Collected Data
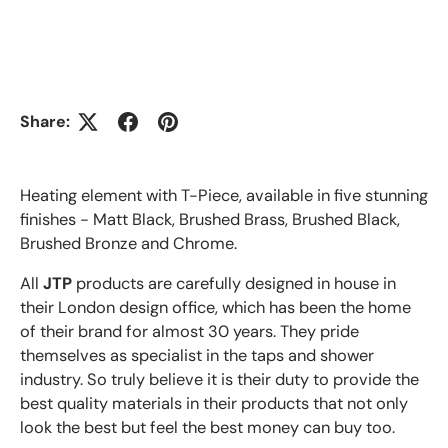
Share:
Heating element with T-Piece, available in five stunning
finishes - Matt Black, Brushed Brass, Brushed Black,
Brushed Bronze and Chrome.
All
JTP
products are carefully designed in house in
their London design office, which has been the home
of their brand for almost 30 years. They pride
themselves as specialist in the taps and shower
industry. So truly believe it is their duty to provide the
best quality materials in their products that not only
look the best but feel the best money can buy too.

# What is being asked:
Reproduce the text of the material above verbatim, leaving out the pictures.

# Solution to this problem:
Share:
Heating element with T-Piece, available in five stunning
finishes - Matt Black, Brushed Brass, Brushed Black,
Brushed Bronze and Chrome.
All
JTP
products are carefully designed in house in
their London design office, which has been the home
of their brand for almost 30 years. They pride
themselves as specialist in the taps and shower
industry. So truly believe it is their duty to provide the
best quality materials in their products that not only
look the best but feel the best money can buy too.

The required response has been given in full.